■ **Brief 1**:
Answer these questions using the forum thread, giving each answer on its own line:
(a) How many miles south of Kugluktuk did the poster and their older brother drive on ATV quads?
(b) What shotgun does BornToLooze own?
(c) Which two Glock models does Politics of Ecstasy say they like?
■ **Brief 2**:
In the entries, take the lines from the one containing "You are standing" up to and including the one containing "The shiny red suv at center is". Output them as a JSON list of strings, one string per line, leaving out blank lines.

■ **Extract**:
-- begin --

My older brother and I drove 30 miles south of Kugluktuk with ATV quads. It's always a blast driving along the Coppermine River! Here's some pictures of that trip (got just a little muddy ) and my absolute favorite view of the Coppermine River south of the Bloody Falls!


----------



## BornToLooze (Nov 20, 2019)

Politics of Ecstasy said:


> @BornToLooze I absolutely agree, which is why i was thinking to get it...at the same time, I’m using MAINLY mini-slugs (1 3/4” slug) so there isnt much recoil with those.
> 
> But regular Federal: shit my shoulder actually is bruised for the day, almost to the point i was thinking of buying the improved rubber stock
> 
> ...



I used to have an Eotech on my AR, but I have something going on with my eyes where the dot on them looks like a starburst which makes it hard to use for me. I used to have a Primary Arms red dot, and that didn't do it, but the Eotech did.

I've upgraded to a higher end Leupold scope (I don't remember the model) that's a 1.5-5x with an illuminated reticle. Even though it was a little magnification it's still completely usable like a red dot if you shoot with both eyes open.

But as far as shotguns go, I'm more of a sixgunner, so the extent of my shotgunning has been less than stellar results on flying things, and shooting things with slugs. My shotgun is an 870 with wood police furniture on it, so it's heavy enough even with slugs the kick isn't too bad.



Also, thank you. You're the first person that's guessed BLS. Usually it's Johnny Thunders and Social Distortion.


----------



## Politics of Ecstasy (Nov 20, 2019)

Manurack said:


> The caribou was amazing! I shot my last caribou when I was home this past summer for a vacation. I actually live in British Columbia now. My entire freezer is FILLED with caribou meat!
> 
> My older brother and I drove 30 miles south of Kugluktuk with ATV quads. It's always a blast driving along the Coppermine River! Here's some pictures of that trip (got just a little muddy ) and my absolute favorite view of the Coppermine River south of the Bloody Falls!


So it IS true
You can live off hunting in rural areas in America
Imagine no food bills or just like essentials like condiments, seasonings, and of course if you got a god damn farm u got the veggies too shit

what a way of life

when my cousin gets his bucks, it’s in there for the whole winter. I don’t know how you’d butcher a huge animal like that lol

@BornToLooze hell yeah brother BLS NYC and Th Dd official chapter member , how much is your Eotech ? Wanna sell it?

I’m getting a glock next year, don’t know which model is best...I like the 19 and 23 but I kinda want the baby glock


----------



## Randy (Nov 20, 2019)

ThePIGI King said:


> All past firearm threads ended up locked quickly, so don't be shocked if it happens.



The general issue is that people have trouble communicating with others or even just ignoring people on issues they don't agree on. If everyone stays civil and doesn't do anything either against the rules or to provoke an argument, this thread is perfectly fine. I have my doubts but as of now, y'all have fun.

-- end --

■ **Given data**:

-- begin --

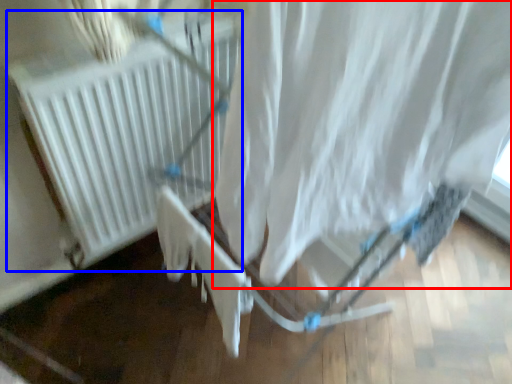
Question: Which object appears farthest to the camera in this image, curtain (highlighted by a red box) or heater (highlighted by a blue box)?

Choices:
 (A) curtain
 (B) heater

Answer: (B)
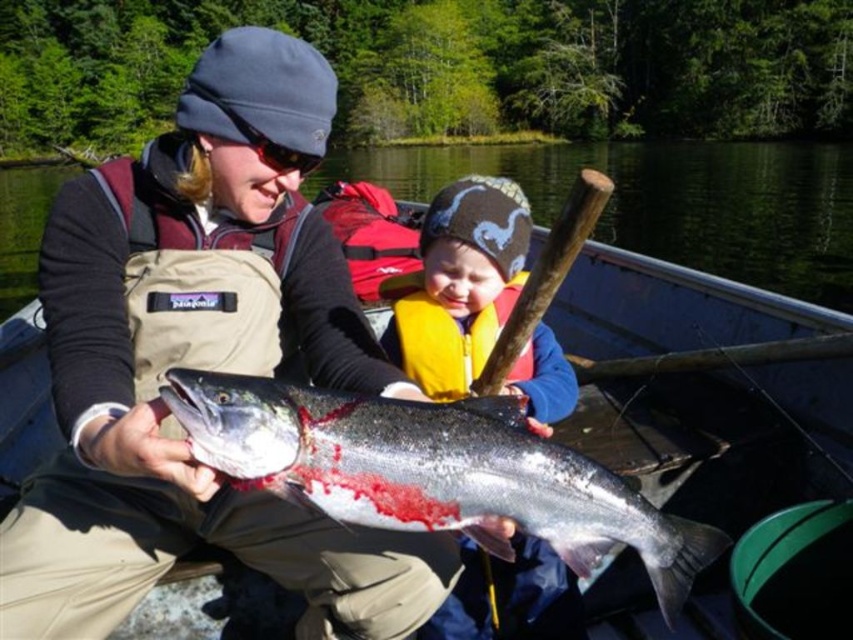
Question: Observing the image, what is the correct spatial positioning of shiny silver fish at center in reference to yellow life jacket at center?

Choices:
 (A) above
 (B) below

Answer: (B)

Question: Does matte blue jacket at center appear on the left side of yellow life jacket at center?

Choices:
 (A) yes
 (B) no

Answer: (A)

Question: Is the position of shiny silver fish at center less distant than that of matte blue jacket at center?

Choices:
 (A) yes
 (B) no

Answer: (A)

Question: Among these objects, which one is farthest from the camera?

Choices:
 (A) yellow life jacket at center
 (B) matte blue jacket at center
 (C) shiny silver fish at center

Answer: (A)

Question: Which of these objects is positioned closest to the blue plastic boat at center?

Choices:
 (A) yellow life jacket at center
 (B) shiny silver fish at center
 (C) matte blue jacket at center

Answer: (C)

Question: Based on their relative distances, which object is farther from the matte blue jacket at center?

Choices:
 (A) shiny silver fish at center
 (B) blue plastic boat at center

Answer: (B)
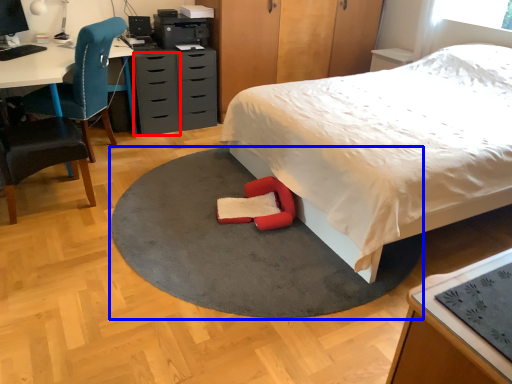
Question: Which object is closer to the camera taking this photo, drawer (highlighted by a red box) or mat (highlighted by a blue box)?

Choices:
 (A) drawer
 (B) mat

Answer: (B)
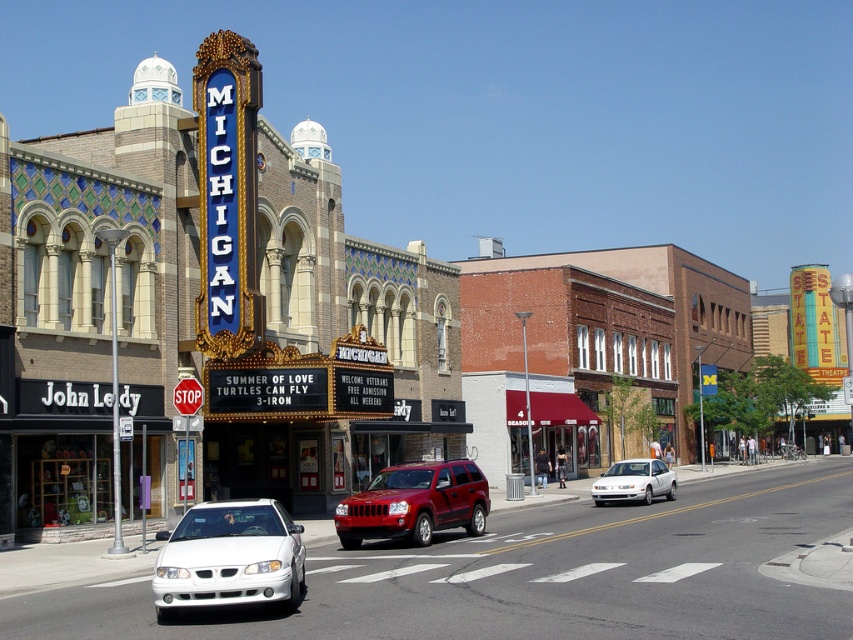
You are standing on the sidewalk in front of the Michigan theater and want to cross the street to reach the shiny red suv at center. The crosswalk is 70 feet long. Can you safely cross the crosswalk to reach the suv before the traffic light turns red?

The shiny red suv at center is 67.36 feet away from you. Since the crosswalk is 70 feet long, you can safely cross the crosswalk to reach the suv before the traffic light turns red because the distance to the suv is shorter than the crosswalk length.

You are a delivery person needing to park your 2.5 meter wide van. There is a parking spot between the white glossy sedan at lower left and the shiny red suv at center. Can your van fit there?

The white glossy sedan at lower left is wider than the shiny red suv at center. Since the sedan is wider, the space between them might be narrower than the SUV. However, without knowing the exact distance between the vehicles, it is uncertain if the 2.5 meter wide van can fit. Please check the available space physically before attempting to park.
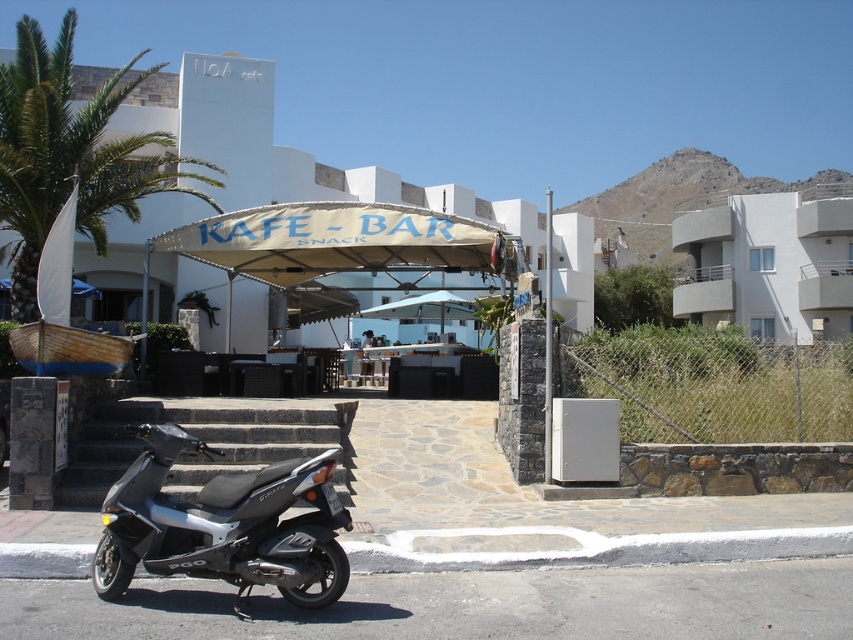
Question: Does silver metallic scooter at lower left have a smaller size compared to green leafy palm tree at upper left?

Choices:
 (A) no
 (B) yes

Answer: (B)

Question: Which object is closer to the camera taking this photo?

Choices:
 (A) white matte building at center
 (B) green leafy palm tree at upper left

Answer: (B)

Question: From the image, what is the correct spatial relationship of white matte building at center in relation to silver metallic scooter at lower left?

Choices:
 (A) right
 (B) left

Answer: (A)

Question: Does green leafy palm tree at upper left lie behind white smooth building at upper right?

Choices:
 (A) no
 (B) yes

Answer: (A)

Question: Which object is closer to the camera taking this photo?

Choices:
 (A) white matte building at center
 (B) white smooth building at upper right

Answer: (A)

Question: Which of the following is the farthest from the observer?

Choices:
 (A) silver metallic scooter at lower left
 (B) green leafy palm tree at upper left
 (C) white matte building at center
 (D) white smooth building at upper right

Answer: (D)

-- end --

■ **Result 1**:
(a) 30 miles
(b) An 870 with wood police furniture on it
(c) The 19 and the 23

■ **Result 2**:
[
  "You are standing on the sidewalk in front of the Michigan theater and want to cross the street to reach the shiny red suv at center. The crosswalk is 70 feet long. Can you safely cross the crosswalk to reach the suv before the traffic light turns red?",
  "The shiny red suv at center is 67.36 feet away from you. Since the crosswalk is 70 feet long, you can safely cross the crosswalk to reach the suv before the traffic light turns red because the distance to the suv is shorter than the crosswalk length."
]